▶ **TEXTABSCHNITT**
· · · · ·

Danke schön. – Senator Dr. Tschentscher hat das Wort.

Herr Präsident, meine Damen und Herren! Zur Frage, ob die Schuldenbremse ein ehrgeiziges Ziel ist, kann ich nur ja sagen. Die Schuldenbremse des Grundgesetzes bis 2020 einzuhalten, Herr Heintze, ist ein ehrgeiziges Ziel, und zwar für alle Bundesländer, für das eine allerdings etwas ehrgeiziger als für

(Dr. Joachim Bischoff)

das andere. Berlin hat es in der Tat noch etwas schwerer als Hamburg, obwohl die 0,3 Prozent, die Sie immer zitieren, nicht ganz vergleichbar sind mit der Linie, die wir ziehen. Aber ich gebe Ihnen recht, Berlin ist noch etwas schwieriger dran, und Bremen mit der grünen Finanzsenatorin ist in einer richtig dramatischen Situation. Die Einhaltung der Schuldenbremse ist für alle Bundesländer ein ehrgeiziges Ziel und es ist überhaupt nicht ehrgeizig, wenn man in einer günstigen konjunkturellen Situation sagt, alles sei im Lot, der Haushalt sei ausgeglichen und das Defizit beseitigt, um dann kurze Zeit später, nachdem die Konjunktur in die andere Richtung schwingt, festzustellen, dass es doch anders ist, und dann macht man mal eben Milliarden von Euro neue Schulden. Das ist kein ehrgeiziges Ziel und deswegen halten wir einen kontinuierlichen Kurs auf das Jahr 2020.

· · · · ·

▶ **BEREITGESTELLTE DATEN**
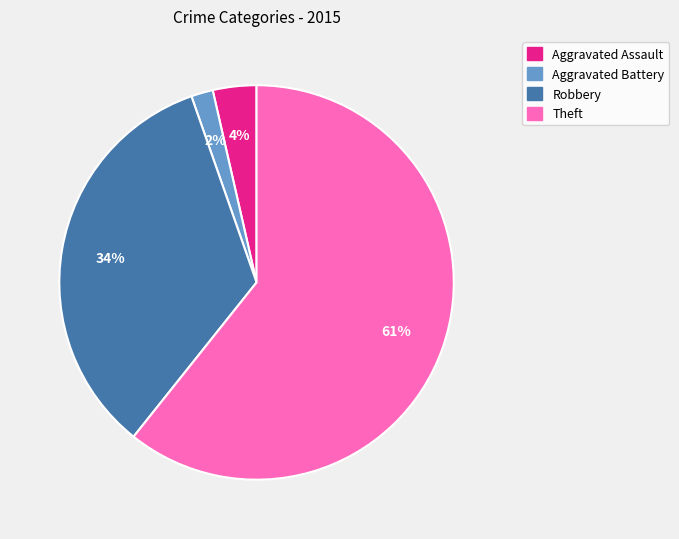

Is there a majority slice in this chart?

Yes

· · · · ·

▶ **SCHRIFTLICHE AUFGABE A**
Welches Bundesland ist laut Textabschnitt in einer richtig dramatischen Situation?
▶ **SCHRIFTLICHE AUFGABE B**
Schreiben Sie aus dem Textabschnitt den Teil ab, der mit den Worten „(Dr. Joachim Bischoff)“ beginnt und mit „das Jahr 2020.“ endet.
Die Zeilen haben mit dem Textabschnitt nichts zu tun.

▶ **ANTWORTFELD A**
Bremen

▶ **ANTWORTFELD B**
(Dr. Joachim Bischoff)

das andere. Berlin hat es in der Tat noch etwas schwerer als Hamburg, obwohl die 0,3 Prozent, die Sie immer zitieren, nicht ganz vergleichbar sind mit der Linie, die wir ziehen. Aber ich gebe Ihnen recht, Berlin ist noch etwas schwieriger dran, und Bremen mit der grünen Finanzsenatorin ist in einer richtig dramatischen Situation. Die Einhaltung der Schuldenbremse ist für alle Bundesländer ein ehrgeiziges Ziel und es ist überhaupt nicht ehrgeizig, wenn man in einer günstigen konjunkturellen Situation sagt, alles sei im Lot, der Haushalt sei ausgeglichen und das Defizit beseitigt, um dann kurze Zeit später, nachdem die Konjunktur in die andere Richtung schwingt, festzustellen, dass es doch anders ist, und dann macht man mal eben Milliarden von Euro neue Schulden. Das ist kein ehrgeiziges Ziel und deswegen halten wir einen kontinuierlichen Kurs auf das Jahr 2020.